-- Exercise requirements --
Give the data again exactly, from its opening line through the line in which "captured an IHC" appears.
Data to process section start
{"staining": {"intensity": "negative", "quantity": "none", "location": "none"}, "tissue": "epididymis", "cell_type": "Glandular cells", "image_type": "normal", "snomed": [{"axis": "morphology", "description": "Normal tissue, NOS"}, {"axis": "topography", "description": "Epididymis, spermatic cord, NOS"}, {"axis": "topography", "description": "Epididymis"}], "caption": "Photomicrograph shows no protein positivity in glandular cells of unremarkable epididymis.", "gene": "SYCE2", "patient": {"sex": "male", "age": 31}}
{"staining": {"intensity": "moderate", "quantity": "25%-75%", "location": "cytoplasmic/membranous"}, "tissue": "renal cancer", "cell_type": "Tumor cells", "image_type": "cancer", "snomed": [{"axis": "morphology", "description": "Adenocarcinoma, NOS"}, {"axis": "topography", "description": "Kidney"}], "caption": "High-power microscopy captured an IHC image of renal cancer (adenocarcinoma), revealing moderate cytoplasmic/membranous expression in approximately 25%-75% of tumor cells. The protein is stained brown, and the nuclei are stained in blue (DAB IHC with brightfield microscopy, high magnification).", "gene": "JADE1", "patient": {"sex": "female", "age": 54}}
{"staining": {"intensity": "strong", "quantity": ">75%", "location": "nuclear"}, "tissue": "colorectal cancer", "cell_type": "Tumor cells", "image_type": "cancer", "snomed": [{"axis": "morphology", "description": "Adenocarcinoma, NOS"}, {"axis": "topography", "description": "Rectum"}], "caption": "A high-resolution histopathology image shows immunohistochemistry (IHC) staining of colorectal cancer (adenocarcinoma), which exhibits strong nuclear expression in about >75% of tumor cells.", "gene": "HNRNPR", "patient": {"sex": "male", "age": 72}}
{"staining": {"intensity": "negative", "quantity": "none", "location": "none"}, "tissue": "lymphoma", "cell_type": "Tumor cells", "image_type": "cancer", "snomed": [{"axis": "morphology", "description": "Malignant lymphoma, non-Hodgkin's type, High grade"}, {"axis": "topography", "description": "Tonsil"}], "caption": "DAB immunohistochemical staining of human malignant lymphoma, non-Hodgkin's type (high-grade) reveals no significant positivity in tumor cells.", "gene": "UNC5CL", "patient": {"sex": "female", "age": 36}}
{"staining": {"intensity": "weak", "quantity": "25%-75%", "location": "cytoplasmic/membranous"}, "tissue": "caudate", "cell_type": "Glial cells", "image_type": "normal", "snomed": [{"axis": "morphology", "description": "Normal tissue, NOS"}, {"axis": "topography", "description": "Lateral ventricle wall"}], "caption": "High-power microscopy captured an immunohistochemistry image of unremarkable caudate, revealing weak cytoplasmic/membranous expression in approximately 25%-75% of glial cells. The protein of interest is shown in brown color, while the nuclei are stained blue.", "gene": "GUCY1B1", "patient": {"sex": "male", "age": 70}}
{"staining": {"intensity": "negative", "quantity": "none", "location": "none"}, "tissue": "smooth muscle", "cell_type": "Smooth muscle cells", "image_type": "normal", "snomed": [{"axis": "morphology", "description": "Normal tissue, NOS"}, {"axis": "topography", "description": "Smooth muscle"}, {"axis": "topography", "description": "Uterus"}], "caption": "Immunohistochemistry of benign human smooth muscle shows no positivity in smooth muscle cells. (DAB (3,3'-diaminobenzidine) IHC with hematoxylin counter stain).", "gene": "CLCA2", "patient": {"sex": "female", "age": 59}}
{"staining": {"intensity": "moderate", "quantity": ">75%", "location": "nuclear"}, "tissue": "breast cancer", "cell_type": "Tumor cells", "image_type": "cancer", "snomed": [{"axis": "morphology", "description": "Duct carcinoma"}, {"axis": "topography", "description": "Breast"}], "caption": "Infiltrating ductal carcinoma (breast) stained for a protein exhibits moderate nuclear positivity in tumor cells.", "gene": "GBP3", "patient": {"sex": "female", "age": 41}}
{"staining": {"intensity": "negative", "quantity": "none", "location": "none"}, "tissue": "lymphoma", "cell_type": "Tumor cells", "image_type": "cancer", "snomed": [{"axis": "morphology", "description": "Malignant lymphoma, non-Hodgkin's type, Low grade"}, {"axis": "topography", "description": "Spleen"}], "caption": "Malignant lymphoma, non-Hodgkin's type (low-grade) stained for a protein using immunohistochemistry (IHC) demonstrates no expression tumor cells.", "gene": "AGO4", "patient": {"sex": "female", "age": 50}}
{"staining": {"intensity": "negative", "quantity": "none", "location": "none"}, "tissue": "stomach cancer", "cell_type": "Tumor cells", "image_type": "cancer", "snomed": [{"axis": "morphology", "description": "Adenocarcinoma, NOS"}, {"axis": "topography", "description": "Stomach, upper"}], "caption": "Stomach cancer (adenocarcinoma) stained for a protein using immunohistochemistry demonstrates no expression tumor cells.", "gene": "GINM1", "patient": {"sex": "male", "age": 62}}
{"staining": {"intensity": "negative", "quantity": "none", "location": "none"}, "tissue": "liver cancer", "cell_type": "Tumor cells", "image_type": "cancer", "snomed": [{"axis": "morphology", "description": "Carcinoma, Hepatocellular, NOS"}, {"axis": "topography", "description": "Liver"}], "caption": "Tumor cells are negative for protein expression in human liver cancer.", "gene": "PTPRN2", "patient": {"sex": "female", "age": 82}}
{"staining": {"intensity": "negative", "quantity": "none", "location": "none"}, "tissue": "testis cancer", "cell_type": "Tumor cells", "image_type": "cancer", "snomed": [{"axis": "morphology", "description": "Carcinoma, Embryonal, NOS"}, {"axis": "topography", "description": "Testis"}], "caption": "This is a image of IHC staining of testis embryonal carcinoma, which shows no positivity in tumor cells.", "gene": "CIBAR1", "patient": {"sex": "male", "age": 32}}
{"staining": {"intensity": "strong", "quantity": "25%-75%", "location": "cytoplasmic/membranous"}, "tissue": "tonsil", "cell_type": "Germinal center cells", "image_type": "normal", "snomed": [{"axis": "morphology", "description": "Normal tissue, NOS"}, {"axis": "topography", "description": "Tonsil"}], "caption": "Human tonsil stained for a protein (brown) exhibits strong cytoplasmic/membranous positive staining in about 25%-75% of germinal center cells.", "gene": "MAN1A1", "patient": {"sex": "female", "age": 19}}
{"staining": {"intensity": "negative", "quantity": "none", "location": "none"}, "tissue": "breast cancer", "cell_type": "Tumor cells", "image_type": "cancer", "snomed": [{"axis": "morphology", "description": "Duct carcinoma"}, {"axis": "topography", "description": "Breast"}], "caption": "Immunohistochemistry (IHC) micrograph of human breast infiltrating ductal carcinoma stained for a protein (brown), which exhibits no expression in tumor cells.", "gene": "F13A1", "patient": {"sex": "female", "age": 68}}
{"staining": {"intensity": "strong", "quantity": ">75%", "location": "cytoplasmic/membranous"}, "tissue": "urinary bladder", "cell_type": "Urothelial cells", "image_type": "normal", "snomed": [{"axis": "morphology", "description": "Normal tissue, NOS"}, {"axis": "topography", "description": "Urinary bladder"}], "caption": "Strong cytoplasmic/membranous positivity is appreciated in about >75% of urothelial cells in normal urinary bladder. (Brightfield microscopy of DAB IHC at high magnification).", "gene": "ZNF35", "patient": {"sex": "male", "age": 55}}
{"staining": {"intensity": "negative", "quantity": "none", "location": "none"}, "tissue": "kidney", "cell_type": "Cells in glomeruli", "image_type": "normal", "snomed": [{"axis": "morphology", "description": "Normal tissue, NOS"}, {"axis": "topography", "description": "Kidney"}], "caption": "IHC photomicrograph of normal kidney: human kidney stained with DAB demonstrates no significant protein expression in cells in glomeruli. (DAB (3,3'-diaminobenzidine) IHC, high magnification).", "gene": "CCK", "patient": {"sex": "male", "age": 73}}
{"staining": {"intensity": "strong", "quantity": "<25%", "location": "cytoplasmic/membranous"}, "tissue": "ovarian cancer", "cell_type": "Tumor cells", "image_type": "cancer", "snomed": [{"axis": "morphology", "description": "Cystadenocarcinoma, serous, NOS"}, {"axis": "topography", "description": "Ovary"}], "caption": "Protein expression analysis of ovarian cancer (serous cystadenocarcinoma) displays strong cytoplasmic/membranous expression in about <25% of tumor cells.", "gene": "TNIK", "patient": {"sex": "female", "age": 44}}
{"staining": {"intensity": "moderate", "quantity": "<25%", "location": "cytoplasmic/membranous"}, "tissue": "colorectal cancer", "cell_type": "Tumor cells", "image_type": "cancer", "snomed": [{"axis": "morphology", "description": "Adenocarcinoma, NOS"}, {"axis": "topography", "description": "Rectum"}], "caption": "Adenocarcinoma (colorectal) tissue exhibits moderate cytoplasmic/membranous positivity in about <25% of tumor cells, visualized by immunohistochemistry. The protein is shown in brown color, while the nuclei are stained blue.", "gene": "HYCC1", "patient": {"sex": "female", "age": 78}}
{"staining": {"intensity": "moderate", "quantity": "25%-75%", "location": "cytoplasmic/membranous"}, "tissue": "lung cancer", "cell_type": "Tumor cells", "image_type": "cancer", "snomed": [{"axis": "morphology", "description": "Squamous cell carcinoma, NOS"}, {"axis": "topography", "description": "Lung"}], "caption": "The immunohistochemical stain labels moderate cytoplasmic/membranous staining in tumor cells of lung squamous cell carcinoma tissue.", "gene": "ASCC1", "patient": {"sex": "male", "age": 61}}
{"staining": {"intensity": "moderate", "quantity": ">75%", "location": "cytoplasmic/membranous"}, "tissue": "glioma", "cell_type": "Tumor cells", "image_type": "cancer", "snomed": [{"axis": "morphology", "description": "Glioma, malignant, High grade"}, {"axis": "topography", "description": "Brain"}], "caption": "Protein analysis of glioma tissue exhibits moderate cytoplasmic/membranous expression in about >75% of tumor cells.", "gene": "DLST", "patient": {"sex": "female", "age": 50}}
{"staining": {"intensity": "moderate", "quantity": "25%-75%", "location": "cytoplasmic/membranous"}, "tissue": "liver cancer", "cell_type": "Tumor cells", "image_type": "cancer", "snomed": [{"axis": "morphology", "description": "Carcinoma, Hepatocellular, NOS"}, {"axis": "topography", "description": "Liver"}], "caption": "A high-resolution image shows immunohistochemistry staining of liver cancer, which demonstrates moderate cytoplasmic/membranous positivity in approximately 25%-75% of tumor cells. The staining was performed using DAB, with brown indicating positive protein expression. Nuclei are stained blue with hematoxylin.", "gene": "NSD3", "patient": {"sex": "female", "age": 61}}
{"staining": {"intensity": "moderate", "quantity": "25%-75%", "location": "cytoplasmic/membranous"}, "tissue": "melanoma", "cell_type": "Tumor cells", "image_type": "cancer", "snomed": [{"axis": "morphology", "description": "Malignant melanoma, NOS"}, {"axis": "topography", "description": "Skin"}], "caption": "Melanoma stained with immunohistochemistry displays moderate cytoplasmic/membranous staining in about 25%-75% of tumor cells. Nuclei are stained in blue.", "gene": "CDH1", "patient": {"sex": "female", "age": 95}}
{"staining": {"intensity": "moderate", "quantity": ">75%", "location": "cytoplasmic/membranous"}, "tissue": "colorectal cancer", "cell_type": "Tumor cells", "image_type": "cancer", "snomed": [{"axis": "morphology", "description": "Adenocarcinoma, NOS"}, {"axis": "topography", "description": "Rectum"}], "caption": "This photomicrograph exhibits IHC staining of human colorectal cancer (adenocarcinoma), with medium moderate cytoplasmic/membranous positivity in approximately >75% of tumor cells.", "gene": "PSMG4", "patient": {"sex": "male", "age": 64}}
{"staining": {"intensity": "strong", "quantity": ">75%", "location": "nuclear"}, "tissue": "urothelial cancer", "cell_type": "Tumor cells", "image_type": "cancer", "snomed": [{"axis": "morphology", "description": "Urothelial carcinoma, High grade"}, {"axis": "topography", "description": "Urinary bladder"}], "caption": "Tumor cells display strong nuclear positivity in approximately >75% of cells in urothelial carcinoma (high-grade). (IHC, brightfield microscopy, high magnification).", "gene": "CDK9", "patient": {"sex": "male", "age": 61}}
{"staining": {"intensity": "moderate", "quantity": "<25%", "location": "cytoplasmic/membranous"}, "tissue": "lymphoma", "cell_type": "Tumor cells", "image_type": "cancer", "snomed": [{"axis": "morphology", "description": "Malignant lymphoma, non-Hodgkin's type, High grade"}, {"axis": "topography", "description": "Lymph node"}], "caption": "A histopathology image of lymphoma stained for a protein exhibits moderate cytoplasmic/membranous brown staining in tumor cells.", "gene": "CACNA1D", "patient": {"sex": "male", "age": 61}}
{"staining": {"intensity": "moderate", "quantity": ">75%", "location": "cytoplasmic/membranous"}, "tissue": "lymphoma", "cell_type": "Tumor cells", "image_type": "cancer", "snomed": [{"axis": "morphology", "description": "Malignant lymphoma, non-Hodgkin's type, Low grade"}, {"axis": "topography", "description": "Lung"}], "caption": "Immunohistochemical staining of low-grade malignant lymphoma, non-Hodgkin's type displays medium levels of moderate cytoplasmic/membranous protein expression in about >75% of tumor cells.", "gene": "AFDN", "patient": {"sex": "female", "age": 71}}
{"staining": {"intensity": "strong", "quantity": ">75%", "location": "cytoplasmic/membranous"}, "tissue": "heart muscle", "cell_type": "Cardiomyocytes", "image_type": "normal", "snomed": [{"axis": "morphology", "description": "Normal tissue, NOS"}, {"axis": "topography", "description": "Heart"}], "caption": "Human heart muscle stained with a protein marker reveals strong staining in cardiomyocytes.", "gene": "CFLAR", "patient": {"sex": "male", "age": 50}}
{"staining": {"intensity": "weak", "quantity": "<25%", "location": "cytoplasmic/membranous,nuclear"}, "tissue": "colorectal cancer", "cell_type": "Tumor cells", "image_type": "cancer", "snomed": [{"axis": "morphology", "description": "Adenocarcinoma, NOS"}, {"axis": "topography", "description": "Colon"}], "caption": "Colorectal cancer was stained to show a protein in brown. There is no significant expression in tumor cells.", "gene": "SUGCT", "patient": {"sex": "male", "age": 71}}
Data to process section end
-- The completed task --
{"staining": {"intensity": "negative", "quantity": "none", "location": "none"}, "tissue": "epididymis", "cell_type": "Glandular cells", "image_type": "normal", "snomed": [{"axis": "morphology", "description": "Normal tissue, NOS"}, {"axis": "topography", "description": "Epididymis, spermatic cord, NOS"}, {"axis": "topography", "description": "Epididymis"}], "caption": "Photomicrograph shows no protein positivity in glandular cells of unremarkable epididymis.", "gene": "SYCE2", "patient": {"sex": "male", "age": 31}}
{"staining": {"intensity": "moderate", "quantity": "25%-75%", "location": "cytoplasmic/membranous"}, "tissue": "renal cancer", "cell_type": "Tumor cells", "image_type": "cancer", "snomed": [{"axis": "morphology", "description": "Adenocarcinoma, NOS"}, {"axis": "topography", "description": "Kidney"}], "caption": "High-power microscopy captured an IHC image of renal cancer (adenocarcinoma), revealing moderate cytoplasmic/membranous expression in approximately 25%-75% of tumor cells. The protein is stained brown, and the nuclei are stained in blue (DAB IHC with brightfield microscopy, high magnification).", "gene": "JADE1", "patient": {"sex": "female", "age": 54}}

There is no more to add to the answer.